The goal is to implement it in multiple languages doing it natively in each
langauge.
Currently there are differences in what is supported between the different
language versions.
TODO: Details exactly what is supported in each language. Tests could help
with this.
It parses "JSON" with the following features:
* Double quoted string keys
* Double quoted string values
* Unquoted string keys
* Single quoted string keys
* Inset hashes
* C styles comments ( both //comment and /*comment*/ )
* Escaped double quotes within keys
* Escaped extended values \XXXX
* Arrays
* N-digit positive and negative integers
* Booleans ( true/false )
* null
The following additional "features" exist:
* Commas between things can be added or left out; they have no effect
* The contents of quoted keys/values are entirely untouched. They are not processed.
* Garbage between things is ignored. For example, single line comments without //
don't affect parsing so long as they don't contain any double quotes.
* Null characters have no special meaning to the parser and are ignored.
* String values can contain carriage returns
* Key "case" does matter
* When dumping "JSON", quotes are left off "basic keys" ( keys starting with a letter
and containing only alphanumerics )
Known bugs / deficiencies:
* Functions aren't prefixed with anything like ujson, nor are any kept private, so
all of them essentially taint your global namespace and could interfere with other
functions.
* node_hash__get and node_hash__store could be avoided entirely. They've been left
in because it is cleaner. They should be optimized away automatically during
compile anyway. Same with node_hash__new and node_str__new for that matter.
* Error is currently never set to anything. There used to be a single error, but it
wasn't needed and was pointless so I removed it. If you feed the parser garbage,
you'll just get garbage back. -shrug-
* Memory allocations aren't checked to see if they return null. If
you run out of memory the program will just crash when it tries to use a null
pointer.

_Entries supplied_.
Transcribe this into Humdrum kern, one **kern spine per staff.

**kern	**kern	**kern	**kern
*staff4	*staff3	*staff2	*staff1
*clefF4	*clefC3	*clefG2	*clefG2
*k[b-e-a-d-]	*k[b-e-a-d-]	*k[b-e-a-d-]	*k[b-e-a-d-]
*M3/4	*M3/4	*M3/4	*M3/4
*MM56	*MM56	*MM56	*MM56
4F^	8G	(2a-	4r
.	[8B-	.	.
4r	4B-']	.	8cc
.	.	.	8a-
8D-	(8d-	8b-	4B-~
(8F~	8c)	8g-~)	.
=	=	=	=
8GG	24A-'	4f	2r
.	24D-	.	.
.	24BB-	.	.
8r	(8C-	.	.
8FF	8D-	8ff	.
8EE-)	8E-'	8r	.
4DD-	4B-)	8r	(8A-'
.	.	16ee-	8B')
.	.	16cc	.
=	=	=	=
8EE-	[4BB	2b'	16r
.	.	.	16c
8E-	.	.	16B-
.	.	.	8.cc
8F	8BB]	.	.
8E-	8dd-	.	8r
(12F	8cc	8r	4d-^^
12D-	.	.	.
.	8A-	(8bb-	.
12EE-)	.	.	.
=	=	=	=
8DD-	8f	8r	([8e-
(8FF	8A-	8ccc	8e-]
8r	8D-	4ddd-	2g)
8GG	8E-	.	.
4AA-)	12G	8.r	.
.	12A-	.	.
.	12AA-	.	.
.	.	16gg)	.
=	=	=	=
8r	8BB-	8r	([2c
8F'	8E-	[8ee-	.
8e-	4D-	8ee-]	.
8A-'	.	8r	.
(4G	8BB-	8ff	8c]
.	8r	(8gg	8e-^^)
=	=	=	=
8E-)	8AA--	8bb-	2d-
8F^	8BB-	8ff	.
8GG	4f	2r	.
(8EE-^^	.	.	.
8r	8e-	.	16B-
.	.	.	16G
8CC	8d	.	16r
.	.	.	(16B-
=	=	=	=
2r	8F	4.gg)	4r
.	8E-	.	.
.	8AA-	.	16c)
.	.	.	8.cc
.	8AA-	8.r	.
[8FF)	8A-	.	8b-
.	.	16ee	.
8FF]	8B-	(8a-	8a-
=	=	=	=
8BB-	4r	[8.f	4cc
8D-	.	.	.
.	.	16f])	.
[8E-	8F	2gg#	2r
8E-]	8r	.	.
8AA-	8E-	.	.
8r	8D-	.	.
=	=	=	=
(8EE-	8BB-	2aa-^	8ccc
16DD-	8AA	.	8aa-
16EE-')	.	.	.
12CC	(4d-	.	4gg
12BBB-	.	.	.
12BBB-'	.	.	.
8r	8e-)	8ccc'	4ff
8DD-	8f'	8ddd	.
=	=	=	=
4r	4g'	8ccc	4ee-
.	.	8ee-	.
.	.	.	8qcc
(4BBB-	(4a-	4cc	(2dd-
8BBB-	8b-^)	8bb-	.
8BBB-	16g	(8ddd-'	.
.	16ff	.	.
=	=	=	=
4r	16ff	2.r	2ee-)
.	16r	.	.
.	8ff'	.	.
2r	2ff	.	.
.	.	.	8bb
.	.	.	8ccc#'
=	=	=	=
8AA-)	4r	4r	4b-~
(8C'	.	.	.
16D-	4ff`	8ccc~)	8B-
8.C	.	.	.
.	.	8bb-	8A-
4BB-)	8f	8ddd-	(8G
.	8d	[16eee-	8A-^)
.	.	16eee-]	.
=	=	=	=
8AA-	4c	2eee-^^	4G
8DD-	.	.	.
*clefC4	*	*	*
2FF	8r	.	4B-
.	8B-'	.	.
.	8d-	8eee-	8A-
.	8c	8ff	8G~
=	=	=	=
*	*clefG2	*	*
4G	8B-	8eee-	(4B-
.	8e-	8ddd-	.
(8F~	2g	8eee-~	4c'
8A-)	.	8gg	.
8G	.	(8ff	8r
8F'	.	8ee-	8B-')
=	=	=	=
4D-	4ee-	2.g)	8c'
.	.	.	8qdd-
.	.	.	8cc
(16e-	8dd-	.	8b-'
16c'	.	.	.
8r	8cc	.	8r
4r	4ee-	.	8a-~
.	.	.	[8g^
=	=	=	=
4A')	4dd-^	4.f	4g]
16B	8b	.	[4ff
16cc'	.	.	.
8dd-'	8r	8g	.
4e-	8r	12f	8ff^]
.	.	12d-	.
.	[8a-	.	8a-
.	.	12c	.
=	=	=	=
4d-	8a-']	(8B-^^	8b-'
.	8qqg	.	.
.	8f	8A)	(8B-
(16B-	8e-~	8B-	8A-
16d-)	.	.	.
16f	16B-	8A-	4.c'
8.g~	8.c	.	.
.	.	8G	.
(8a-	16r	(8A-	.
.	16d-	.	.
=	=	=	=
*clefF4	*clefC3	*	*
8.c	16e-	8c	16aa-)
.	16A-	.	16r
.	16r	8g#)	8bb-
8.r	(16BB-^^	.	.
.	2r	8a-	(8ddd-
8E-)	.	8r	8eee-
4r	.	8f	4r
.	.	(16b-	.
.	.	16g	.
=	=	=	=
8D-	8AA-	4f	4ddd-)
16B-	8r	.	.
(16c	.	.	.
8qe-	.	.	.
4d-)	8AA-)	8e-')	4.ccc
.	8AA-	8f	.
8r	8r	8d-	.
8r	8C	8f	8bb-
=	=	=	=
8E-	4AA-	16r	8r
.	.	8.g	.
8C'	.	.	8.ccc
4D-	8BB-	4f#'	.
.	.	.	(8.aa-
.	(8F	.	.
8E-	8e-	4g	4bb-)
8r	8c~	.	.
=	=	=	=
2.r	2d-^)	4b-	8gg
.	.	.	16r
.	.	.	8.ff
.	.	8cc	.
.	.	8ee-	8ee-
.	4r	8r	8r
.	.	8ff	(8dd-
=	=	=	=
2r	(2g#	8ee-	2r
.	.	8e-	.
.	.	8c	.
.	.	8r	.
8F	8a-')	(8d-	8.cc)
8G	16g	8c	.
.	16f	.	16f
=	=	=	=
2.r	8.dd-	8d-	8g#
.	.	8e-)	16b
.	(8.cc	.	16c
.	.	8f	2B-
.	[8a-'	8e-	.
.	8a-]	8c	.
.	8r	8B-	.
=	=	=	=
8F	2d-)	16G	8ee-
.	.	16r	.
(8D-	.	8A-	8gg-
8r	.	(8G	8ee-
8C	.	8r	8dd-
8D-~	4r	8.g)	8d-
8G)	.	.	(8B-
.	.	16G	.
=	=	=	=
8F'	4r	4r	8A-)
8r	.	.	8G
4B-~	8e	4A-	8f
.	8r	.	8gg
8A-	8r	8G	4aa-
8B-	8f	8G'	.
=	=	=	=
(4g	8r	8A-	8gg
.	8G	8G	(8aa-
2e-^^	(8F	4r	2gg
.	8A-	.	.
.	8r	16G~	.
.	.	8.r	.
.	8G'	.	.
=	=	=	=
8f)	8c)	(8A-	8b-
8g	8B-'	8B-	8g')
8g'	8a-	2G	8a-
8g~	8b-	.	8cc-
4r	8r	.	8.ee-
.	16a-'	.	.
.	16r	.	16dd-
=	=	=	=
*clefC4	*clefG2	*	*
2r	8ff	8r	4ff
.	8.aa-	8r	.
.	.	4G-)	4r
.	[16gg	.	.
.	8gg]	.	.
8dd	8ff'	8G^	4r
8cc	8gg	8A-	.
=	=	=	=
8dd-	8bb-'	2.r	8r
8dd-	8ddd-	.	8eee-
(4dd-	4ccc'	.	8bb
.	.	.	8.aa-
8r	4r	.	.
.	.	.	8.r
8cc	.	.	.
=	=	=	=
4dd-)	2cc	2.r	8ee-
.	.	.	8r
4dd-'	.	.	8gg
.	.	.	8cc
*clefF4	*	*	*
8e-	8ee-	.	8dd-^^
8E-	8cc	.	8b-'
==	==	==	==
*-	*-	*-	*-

_Task instructions_.
1. Translate this sentence from the parser description into Spanish: "Null characters have no special meaning to the parser and are ignored."
2. Continue the parser description, starting after its final sentence.

_Expected outputs_.
1. Los caracteres nulos no tienen ningún significado especial para el analizador y se ignoran.

2.
Proposals:
* Extensions
Example format:
{
hexdata: x.[hex chars]
flags: bin.1011
bindata: b64.[base 64 chars],
heredoc: hd.<<d undent
fdfsfd
d
data: cdata.
[[
]],
raw: raw.len=10.[10 bytes of raw data],
file: include.file="./somefile",
mydate: date.2011/12/17,
mydt: dt.2011/12/13 14:45.1532 PT,
}
Method of implementation:
Use an extension API to register 'b64' as a new data type. A handler is called
with the buffer and position once that point is reached, and the extension is
responsible for parsing the data into a structure.
The extension also needs to register the structures it uses, and accept a numerical
type assigned to those structures.
The extension is responsible for serialization of that type as well when it is
encountered.
Extensions should register themselves to obtain a namespace. Without such registration
the file would have to be annotated as well with and identifier of what extension is
intended to be used by the various extensions.
If multiple extensions are capable of handling the same "format specification" then
they will be allowed to share the same namespace and the users able to choose which
extension they want to use for that format.
For file include, the included file should have a whitelisting of the file(s) it can be included into,
to prevent the parser from being used to gain access to files it should not have access to.